An interview with May Seton Corby, Greensgrow Philadelphia From DineIndie.com
You once worked as a chef; tell us about that experience. What are your culinary influences?
It seems like a lifetime ago. I started cooking seriously when I was in graduate school. I thought getting a job as a cook would kill two birds with one stone -I'd get paid and fed. So I went to the only place around that wasn't a chain. They did classical continental cuisine. It was love at first smell.
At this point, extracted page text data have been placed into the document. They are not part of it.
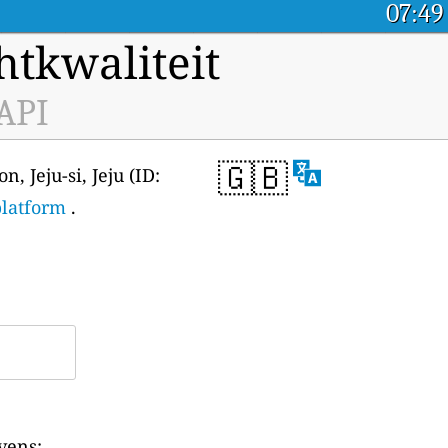
07:49
tkwaliteit
 API
🇬🇧
, Jeju-si, Jeju (ID:
platform
.
vens: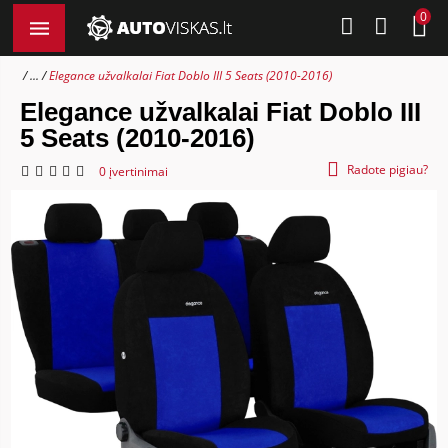
0
...
Elegance užvalkalai Fiat Doblo III 5 Seats (2010-2016)
Elegance užvalkalai Fiat Doblo III
5 Seats (2010-2016)
Radote pigiau?
0 įvertinimai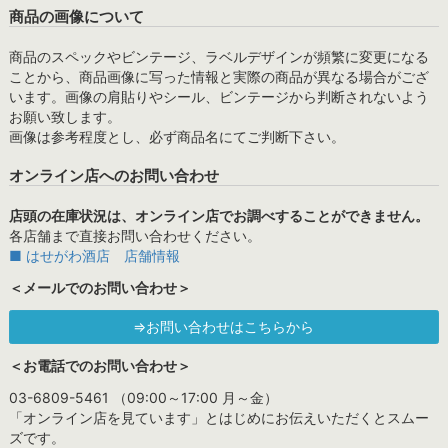
商品の画像について
商品のスペックやビンテージ、ラベルデザインが頻繁に変更になる
ことから、商品画像に写った情報と実際の商品が異なる場合がござ
います。画像の肩貼りやシール、ビンテージから判断されないよう
お願い致します。
画像は参考程度とし、必ず商品名にてご判断下さい。
オンライン店へのお問い合わせ
店頭の在庫状況は、オンライン店でお調べすることができません。
各店舗まで直接お問い合わせください。
■ はせがわ酒店 店舗情報
＜メールでのお問い合わせ＞
⇒お問い合わせはこちらから
＜お電話でのお問い合わせ＞
03-6809-5461 （09:00～17:00 月～金）
「オンライン店を見ています」とはじめにお伝えいただくとスムー
ズです。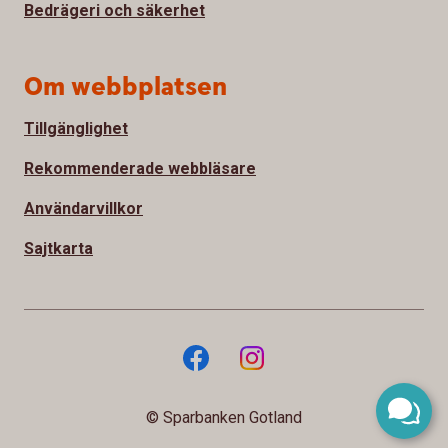
Bedrägeri och säkerhet
Om webbplatsen
Tillgänglighet
Rekommenderade webbläsare
Användarvillkor
Sajtkarta
© Sparbanken Gotland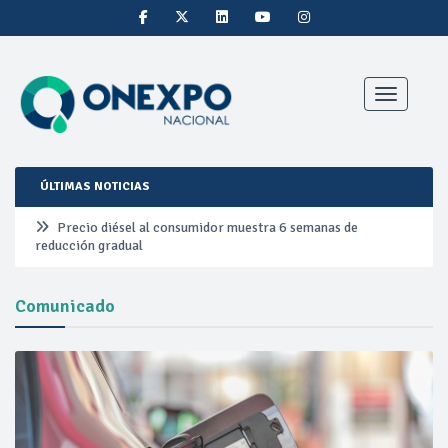
Toggle nav
ÚLTIMAS NOTICIAS
Precio diésel al consumidor muestra 6 semanas de
reducción gradual
Pemex ante la refinación clandestina
Comunicado
Petrobras duplica ganancias en segundo trimestre por
precios del petróleo y producción récord
Cautela en el mercado por conversaciones Irán-Omán
mantienen precios al alza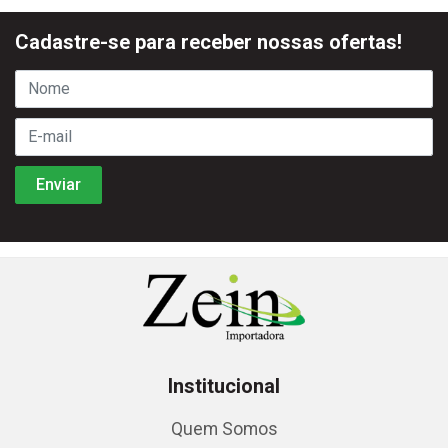
Cadastre-se para receber nossas ofertas!
Institucional
Quem Somos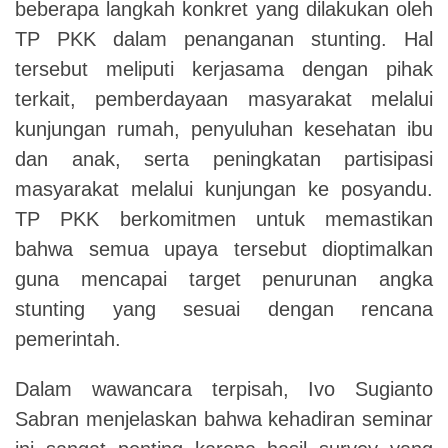
beberapa langkah konkret yang dilakukan oleh
TP PKK dalam penanganan stunting. Hal
tersebut meliputi kerjasama dengan pihak
terkait, pemberdayaan masyarakat melalui
kunjungan rumah, penyuluhan kesehatan ibu
dan anak, serta peningkatan partisipasi
masyarakat melalui kunjungan ke posyandu.
TP PKK berkomitmen untuk memastikan
bahwa semua upaya tersebut dioptimalkan
guna mencapai target penurunan angka
stunting yang sesuai dengan rencana
pemerintah.
Dalam wawancara terpisah, Ivo Sugianto
Sabran menjelaskan bahwa kehadiran seminar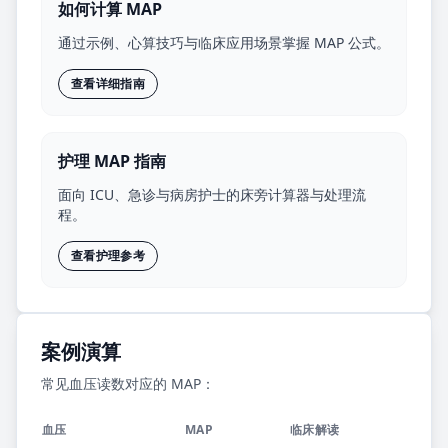
如何计算 MAP
通过示例、心算技巧与临床应用场景掌握 MAP 公式。
查看详细指南
护理 MAP 指南
面向 ICU、急诊与病房护士的床旁计算器与处理流
程。
查看护理参考
案例演算
常见血压读数对应的 MAP：
血压
MAP
临床解读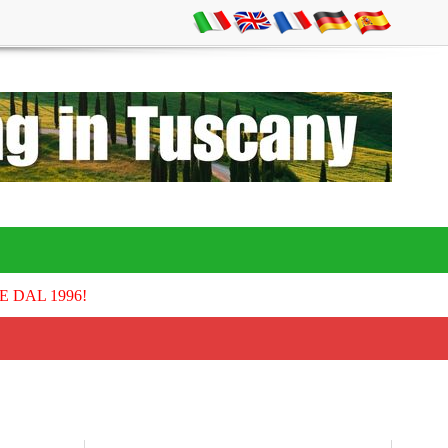
E DAL 1996!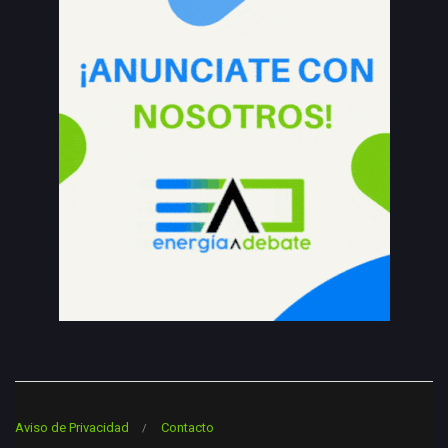
Aviso de Privacidad
Contacto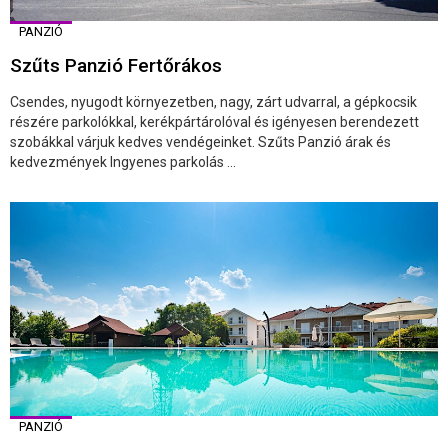
PANZIÓ
Szűts Panzió Fertőrákos
Csendes, nyugodt környezetben, nagy, zárt udvarral, a gépkocsik
részére parkolókkal, kerékpártárolóval és igényesen berendezett
szobákkal várjuk kedves vendégeinket. Szűts Panzió árak és
kedvezmények Ingyenes parkolás ...
PANZIÓ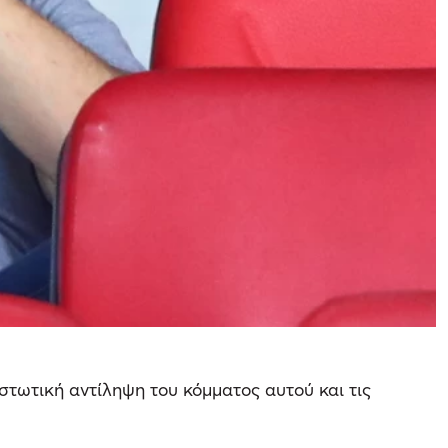
στωτική αντίληψη του κόμματος αυτού και τις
I opened the kitchen every day and we would have put stock pots of veal and lamb on [the stove] the night before. The aroma was comforting, the bread was still warm at the front door, the coffee freshly roasted. We all had degrees in politics and anthropology and art so the conversation was stimulating. Truly fresh ingredients were hard to come by in 1982; when the herb man showed up (rarely) it was like the Wells Fargo wagon. We weren't hysterical about food; we just got a lot of satisfaction out of working from scratch, butchering our own meats and filleting fish, beating the water out of the butter with a bat so it made a better puff pastry, cracking marrow bones. I have very fond memories. We worked like slaves and ate like kings.
Growing up, my father took us to Eastern Market in DC for fresh fruit and veggies all summer long. We bought food by the bushel and sat around eating tomatoes and peaches in the backyard with the neighbors. I think that was the seminal influence in my feelings about food. It was basic, fresh and it was communal.